» Job
Repeat word for word the part of the passage on monetarism that falls between "I believe that" and "are forced upwards.", inclusive.

» Document passage
Exactly the same thing happens when we look at the so-called money supply constraint. Again, by far and away the most obvious direct and convincing explanation is offered by the real economy, not by monetarist theory. The money supply constraint is presumably explained by monetarist theory in the following terms. If money supply rises, inflation will increase. That will produce a fall in the exchange rate and, borrowing from the words of the international monetarists, that in turn will produce an equivalent increase in the domestic inflation rate. In the end it is said that our goods become uncompetitive, we cannot sell them and we run into a balance of payments crisis. In other words, the monetarists, true to form, arrive at the self-same conclusion as is offered in the old-fashioned demand inflation, but they do so by an unnecessarily complicated route.

None of this would matter if it were simply a question of rival analysis, but the danger with such analysis is that it leads us to ignore the fact that our real problems are those of stagnation and lack of competitiveness and that what we should be doing is embracing policies for growth and for making exporting more competitive and more profitable. Instead of recognising these problems, the monetarists say that what is required is further restriction and that one of the objects of that restriction should be to tie us to an exchange rate which makes it impossible for British industry to expand.

Unfortunately, although this is nonsense, more and more people believe that this is what matters. They therefore act according to minor measurements and minor movements in the exchange rate. Therefore, simply because they believe that it is true, it achieves a certain importance and credibility. That is one of the charges to be laid against the Treasury now, that it has done so little to disabuse people of this nonsense.

I believe that in the end my right hon. Friend the Chancellor has to choose between expansion and monetarism. His present monetarist policies mean that the underlying restriction implied by a tight money supply is reinforced by the high interest rates and the uncompetitive exchange rates which are the necessary concomitants of that tight money supply.

The consequences of that are all too familiar, because we have them now. We shall have no growth. We shall have balance of payments crises which are, in turn, a further constraint. We shall have unemployment. Even inflation, which is partly benefited by the economic paralysis which this policy produces, is hindered by the fact that unit labour costs and unit costs generally are forced upwards.

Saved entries

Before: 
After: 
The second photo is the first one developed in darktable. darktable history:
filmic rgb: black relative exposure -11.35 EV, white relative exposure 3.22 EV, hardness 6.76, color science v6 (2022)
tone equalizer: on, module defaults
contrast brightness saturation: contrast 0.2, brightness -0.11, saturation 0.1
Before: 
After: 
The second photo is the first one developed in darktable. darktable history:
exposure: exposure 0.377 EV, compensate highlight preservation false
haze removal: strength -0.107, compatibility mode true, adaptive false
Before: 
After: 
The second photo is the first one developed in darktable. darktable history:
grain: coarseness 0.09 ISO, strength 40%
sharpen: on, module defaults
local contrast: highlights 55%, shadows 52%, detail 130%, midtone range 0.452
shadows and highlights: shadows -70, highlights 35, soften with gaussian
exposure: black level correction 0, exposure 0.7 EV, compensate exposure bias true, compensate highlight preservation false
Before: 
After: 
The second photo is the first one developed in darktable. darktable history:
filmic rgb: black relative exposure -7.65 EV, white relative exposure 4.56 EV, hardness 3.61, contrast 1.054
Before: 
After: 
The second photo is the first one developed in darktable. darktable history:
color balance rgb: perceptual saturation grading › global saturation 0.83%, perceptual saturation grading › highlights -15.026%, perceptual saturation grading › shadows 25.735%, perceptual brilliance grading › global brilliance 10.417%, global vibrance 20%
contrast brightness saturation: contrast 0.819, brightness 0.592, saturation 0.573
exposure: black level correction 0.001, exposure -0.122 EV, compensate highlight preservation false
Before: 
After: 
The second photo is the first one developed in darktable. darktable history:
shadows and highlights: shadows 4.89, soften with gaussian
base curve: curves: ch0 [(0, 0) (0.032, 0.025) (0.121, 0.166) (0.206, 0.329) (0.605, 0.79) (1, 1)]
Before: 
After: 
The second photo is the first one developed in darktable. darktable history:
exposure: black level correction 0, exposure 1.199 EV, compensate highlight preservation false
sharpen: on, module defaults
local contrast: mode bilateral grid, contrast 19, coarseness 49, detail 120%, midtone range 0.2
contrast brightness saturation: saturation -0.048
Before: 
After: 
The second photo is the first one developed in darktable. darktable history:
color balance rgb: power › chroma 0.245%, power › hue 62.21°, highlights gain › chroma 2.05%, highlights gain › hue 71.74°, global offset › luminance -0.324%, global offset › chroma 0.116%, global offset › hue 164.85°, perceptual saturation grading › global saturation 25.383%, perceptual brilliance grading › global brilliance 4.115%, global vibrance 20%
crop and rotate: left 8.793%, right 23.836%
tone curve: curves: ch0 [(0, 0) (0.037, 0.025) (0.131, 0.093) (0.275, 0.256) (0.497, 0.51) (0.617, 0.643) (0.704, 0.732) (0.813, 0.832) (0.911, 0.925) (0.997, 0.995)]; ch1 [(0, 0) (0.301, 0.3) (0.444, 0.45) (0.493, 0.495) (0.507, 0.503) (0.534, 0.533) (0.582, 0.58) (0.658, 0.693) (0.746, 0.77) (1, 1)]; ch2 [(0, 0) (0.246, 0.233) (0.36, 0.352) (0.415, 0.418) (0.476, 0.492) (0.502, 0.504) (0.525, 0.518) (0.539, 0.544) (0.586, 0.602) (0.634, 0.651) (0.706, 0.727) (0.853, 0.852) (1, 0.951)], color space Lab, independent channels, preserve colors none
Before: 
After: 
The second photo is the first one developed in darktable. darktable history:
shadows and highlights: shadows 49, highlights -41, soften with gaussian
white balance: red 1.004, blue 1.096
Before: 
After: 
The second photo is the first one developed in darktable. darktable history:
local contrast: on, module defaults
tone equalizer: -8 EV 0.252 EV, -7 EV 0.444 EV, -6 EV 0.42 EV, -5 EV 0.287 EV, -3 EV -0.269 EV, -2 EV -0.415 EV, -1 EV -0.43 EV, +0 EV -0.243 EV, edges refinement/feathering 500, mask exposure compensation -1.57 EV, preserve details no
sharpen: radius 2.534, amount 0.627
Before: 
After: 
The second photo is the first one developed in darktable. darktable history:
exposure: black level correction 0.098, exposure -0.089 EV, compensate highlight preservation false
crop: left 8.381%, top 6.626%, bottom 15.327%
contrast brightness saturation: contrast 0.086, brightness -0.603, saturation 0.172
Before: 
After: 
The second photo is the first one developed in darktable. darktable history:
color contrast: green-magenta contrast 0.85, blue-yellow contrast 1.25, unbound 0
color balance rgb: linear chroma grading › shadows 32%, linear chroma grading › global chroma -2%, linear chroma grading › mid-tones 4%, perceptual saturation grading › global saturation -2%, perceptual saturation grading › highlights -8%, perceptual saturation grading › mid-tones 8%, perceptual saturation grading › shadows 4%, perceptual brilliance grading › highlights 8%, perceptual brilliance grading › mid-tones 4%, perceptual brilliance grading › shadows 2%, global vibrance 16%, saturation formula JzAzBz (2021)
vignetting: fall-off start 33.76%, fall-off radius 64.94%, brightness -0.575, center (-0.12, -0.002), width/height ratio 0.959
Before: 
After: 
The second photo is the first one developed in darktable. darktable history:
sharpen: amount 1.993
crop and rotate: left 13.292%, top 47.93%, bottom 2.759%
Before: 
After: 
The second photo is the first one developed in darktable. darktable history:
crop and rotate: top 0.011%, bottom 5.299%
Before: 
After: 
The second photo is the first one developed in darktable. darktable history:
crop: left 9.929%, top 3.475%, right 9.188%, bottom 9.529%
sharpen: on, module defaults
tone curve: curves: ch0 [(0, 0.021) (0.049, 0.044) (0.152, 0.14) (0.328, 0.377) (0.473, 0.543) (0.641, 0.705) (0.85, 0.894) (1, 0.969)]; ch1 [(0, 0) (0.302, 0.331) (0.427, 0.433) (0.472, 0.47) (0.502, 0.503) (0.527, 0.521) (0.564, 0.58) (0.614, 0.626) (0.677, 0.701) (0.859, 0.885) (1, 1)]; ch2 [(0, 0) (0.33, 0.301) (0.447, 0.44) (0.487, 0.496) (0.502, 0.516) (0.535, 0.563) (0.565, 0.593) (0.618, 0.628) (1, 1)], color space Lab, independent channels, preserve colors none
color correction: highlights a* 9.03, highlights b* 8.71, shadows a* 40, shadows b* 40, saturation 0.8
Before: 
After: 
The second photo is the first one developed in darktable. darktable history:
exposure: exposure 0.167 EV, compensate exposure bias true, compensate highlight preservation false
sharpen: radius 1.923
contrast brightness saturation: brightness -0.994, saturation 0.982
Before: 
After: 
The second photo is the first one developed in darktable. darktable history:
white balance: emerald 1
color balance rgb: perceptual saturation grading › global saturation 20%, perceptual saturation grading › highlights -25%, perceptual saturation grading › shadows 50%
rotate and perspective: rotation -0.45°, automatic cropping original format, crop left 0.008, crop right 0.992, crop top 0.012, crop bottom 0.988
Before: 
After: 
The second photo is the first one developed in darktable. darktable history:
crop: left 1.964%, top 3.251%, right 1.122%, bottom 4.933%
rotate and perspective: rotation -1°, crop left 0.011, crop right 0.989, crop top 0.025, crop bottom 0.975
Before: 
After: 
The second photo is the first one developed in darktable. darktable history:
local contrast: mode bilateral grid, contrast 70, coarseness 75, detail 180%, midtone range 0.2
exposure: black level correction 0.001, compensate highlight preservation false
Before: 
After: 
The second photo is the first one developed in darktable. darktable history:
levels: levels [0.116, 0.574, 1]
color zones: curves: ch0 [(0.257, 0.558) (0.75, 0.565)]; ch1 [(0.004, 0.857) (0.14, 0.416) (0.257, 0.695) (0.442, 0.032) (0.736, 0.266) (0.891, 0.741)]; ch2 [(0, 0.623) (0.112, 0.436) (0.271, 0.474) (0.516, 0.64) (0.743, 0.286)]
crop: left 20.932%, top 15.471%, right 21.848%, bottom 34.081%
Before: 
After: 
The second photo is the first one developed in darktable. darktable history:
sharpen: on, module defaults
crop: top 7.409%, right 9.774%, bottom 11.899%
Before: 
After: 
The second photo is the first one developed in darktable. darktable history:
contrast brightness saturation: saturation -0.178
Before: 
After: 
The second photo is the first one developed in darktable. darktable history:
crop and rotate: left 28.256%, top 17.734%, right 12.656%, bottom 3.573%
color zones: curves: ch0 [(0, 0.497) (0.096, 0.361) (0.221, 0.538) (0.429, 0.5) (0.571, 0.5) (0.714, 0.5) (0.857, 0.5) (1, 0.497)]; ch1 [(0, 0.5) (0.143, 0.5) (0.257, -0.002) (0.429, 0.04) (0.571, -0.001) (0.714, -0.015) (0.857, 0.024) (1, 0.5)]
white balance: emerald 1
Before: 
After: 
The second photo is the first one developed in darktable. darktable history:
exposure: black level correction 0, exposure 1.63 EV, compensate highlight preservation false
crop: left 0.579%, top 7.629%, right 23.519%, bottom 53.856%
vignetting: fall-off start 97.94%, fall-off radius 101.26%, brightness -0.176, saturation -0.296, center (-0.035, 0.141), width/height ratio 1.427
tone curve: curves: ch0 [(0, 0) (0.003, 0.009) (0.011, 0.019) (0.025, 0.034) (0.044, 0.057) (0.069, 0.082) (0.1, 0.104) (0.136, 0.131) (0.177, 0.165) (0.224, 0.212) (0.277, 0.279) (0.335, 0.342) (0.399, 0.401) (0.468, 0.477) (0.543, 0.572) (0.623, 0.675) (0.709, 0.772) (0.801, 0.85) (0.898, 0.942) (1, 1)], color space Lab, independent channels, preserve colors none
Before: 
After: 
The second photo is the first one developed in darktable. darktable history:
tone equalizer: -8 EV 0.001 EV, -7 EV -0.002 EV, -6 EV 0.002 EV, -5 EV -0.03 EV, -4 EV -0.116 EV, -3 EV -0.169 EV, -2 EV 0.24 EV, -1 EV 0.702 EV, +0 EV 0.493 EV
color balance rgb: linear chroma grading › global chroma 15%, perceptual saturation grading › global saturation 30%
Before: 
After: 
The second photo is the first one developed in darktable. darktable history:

» Right answer
I believe that in the end my right hon. Friend the Chancellor has to choose between expansion and monetarism. His present monetarist policies mean that the underlying restriction implied by a tight money supply is reinforced by the high interest rates and the uncompetitive exchange rates which are the necessary concomitants of that tight money supply.

The consequences of that are all too familiar, because we have them now. We shall have no growth. We shall have balance of payments crises which are, in turn, a further constraint. We shall have unemployment. Even inflation, which is partly benefited by the economic paralysis which this policy produces, is hindered by the fact that unit labour costs and unit costs generally are forced upwards.